(Corrects quote in final paragraph)
* Dollar buoyant with U.S. yields bouncing from 3-year lows
* Easing risk aversion weighs on yen, Swiss franc
* Graphic: World FX rates in 2019
By Shinichi Saoshiro
TOKYO, Aug 20 (Reuters) - The dollar held near a three-week high
on Tuesday, as expectations global economies would unleash fresh
stimulus and an improvement in appetite for riskier assets lifted
yields on U.S. government bonds.
Yields on benchmark U.S. Treasuries pulled away from three-year
lows as investors tip-toed back into riskier assets, lured by hopes
for stimulus in major economies such as Germany and China, which eased
more recent global recession fears.
Investor focus on Tuesday will shift to the first setting of
China's new lending benchmark under its recent interest rate reforms,
due at 0130 GMT.
Risk appetite in global markets has been boosted this week by the
prospect of Germany ditching its balanced budget rule to boost
spending and China's interest rate reform plan, which is expected to
lower corporate borrowing costs.
"The dollar is higher across the board, tracking the rebound
in yields. The prospect of Germany embarking on stimulus was the
turning point and the dollar has regained momentum since," said
Yukio Ishizuki, senior currency strategist at Daiwa Securities.
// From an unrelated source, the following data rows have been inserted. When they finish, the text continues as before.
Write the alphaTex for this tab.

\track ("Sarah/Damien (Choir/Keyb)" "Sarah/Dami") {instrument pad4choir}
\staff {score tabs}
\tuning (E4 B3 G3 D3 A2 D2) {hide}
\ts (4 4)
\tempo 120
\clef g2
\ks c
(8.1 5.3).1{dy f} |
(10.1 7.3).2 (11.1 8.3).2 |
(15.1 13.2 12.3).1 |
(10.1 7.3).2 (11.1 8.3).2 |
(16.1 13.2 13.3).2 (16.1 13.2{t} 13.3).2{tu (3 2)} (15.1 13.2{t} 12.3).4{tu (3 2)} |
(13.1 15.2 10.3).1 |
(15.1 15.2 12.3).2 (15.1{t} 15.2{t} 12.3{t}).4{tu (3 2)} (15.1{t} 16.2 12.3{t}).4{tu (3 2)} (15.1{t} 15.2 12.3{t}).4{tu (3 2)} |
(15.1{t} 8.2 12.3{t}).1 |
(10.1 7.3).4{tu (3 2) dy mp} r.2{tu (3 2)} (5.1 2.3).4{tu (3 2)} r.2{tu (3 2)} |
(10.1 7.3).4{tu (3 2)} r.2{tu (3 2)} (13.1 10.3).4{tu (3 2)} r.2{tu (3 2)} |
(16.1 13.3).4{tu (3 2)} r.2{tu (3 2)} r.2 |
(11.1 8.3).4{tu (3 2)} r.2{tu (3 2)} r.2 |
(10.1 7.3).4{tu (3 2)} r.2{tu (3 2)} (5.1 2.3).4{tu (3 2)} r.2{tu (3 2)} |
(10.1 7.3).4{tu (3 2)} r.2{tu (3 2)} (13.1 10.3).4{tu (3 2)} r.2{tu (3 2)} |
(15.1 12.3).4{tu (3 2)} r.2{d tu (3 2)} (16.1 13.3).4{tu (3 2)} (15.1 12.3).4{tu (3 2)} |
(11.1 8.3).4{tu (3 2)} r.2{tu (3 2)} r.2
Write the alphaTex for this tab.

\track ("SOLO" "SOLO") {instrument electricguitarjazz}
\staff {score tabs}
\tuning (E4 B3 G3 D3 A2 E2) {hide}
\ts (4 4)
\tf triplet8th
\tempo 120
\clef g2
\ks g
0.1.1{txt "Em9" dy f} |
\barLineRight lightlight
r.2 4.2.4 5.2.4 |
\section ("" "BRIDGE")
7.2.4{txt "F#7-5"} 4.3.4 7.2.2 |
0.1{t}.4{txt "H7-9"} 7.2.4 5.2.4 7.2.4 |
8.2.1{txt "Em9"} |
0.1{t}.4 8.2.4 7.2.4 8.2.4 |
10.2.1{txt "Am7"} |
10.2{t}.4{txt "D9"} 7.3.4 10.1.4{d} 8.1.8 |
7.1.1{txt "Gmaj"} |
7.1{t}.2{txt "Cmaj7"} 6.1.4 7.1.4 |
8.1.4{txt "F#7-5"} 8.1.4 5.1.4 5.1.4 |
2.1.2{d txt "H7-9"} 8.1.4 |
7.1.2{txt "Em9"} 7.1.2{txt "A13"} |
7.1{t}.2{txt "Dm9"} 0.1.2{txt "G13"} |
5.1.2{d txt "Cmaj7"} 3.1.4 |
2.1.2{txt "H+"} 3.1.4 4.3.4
The greenback traded little changed at 106.620 yen following
three straight sessions of gains, having moved away from a seven-month
low near 105.000 reached last week.
Against the Swiss franc, a currency sought in times of market
turmoil and political tensions along with the yen, the dollar hovered
near a two-week high of 0.9820 franc scaled overnight.
The euro was flat at $1.1081, caught near a two-week trough of
$1.1066 set on Friday.
The Australian dollar dipped 0.1% to $0.6757 against the
broadly higher dollar.
Market focus will shift to the annual symposium of global central
bankers starting on Friday at Jackson Hole, Wyoming.
Particular focus will centre on Fed Chairman Jerome Powell's
comments on monetary policy at a time when investors widely expect the
Fed to cut rates again at its next meeting in September.
"A series of further rate cuts by the Fed has already been
priced into the dollar. So the currency could gain a fresh boost if
Powell does not sound as dovish as expected and clouds rate cut
prospects," Ishizuki at Daiwa Securities said.